Ok, so its stocks: check, and the economy: check. How about interest rates? Well, Fed Funds did not fall as low as many expected them to a few months ago. In fact, interest rates on longer maturity treasuries are higher, confounding all sorts of lending rates tied to Treasury Note yields. Fed policy hopes for next year have also been dashed as expected cuts have diminished (with just 50 basis points now expected by futures). I would, therefore say, interest rates: neutral.
That leaves the category “other.” Hmm, perhaps we can see something in the charts. Here are two of my latest additions. You will recognize one, because I highlight it constantly. Have a look then follow me to the finish.
You may recognize these charts as my “Trump Trade” charts which I now include in my Daily Chartbook every day. They track the movement of all sectors from October 8th when candidate Trump first showed signs of momentum. The top chart shows election day, so now we are observing President-elect Trump, and we can see how radically the sectors moved after Trump was elected. For the most part, the winners have stayed winners. And those winners have been, for the most part, fueled by the succession of Trump cabinet and senior leadership selections. Those pics also fueled at least one loser, healthcare.

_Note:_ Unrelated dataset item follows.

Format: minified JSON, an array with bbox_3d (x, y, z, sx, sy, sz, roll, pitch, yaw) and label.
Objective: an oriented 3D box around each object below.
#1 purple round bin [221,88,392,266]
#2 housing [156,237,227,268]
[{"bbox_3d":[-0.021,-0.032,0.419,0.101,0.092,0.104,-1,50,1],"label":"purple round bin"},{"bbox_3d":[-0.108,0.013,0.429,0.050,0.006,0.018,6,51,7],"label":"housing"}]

Trump is recognized as being pro-business and anti-regulation, and his nominees and appointees are all in line with those goals. But still, there are costs associated with all of those pro-business initiatives. That’s right, higher deficits and debt. If tariffs are levied and, worse yet, a full-out trade war ensues, there may be growth inhibitors to deal with. We simply have no idea what to expect, which under normal circumstances, would flummox the markets. But no, we are at all-time high number 56 of the year.
I don’t know about you, but I have seen some stocks take on a very stonky-like complexion lately. The word “stonk,” if you don’t remember, was invented during the meme-stock era and was bestowed upon stocks like GameStop. That’s right, some formerly very regular stocks seem to be behaving like meme stocks. Is this a problem? Well, it is only a problem if those companies can’t deliver on the high and gaining expectations placed upon them by investors. Similarly, if the President-elect is unable to deliver on those campaign assurances of great growth, or his staff picks spend their days playing politics instead of effecting the great changes promised, we could find ourselves in a very unstable investment environment.
I like it when stocks go up, but I prefer it to be methodical and facts-based. Don’t get me wrong, I take gifts when they are given, but the more I receive… well, let’s just pay close attention and make sure that our investment theses are in order, because it is going to be a wild ride.
YESTERDAY’S MARKETS
Stocks rallied yesterday for a positive close after Salesforce, former CRM provider, former cloud computing champion, and now AI promoter delivered positive-ish earnings news, and yes, reminded us that AI is a good thing. Tech shares came to the rally. Powell thinks the economy is “in a good place,” which also puts stocks in a good place.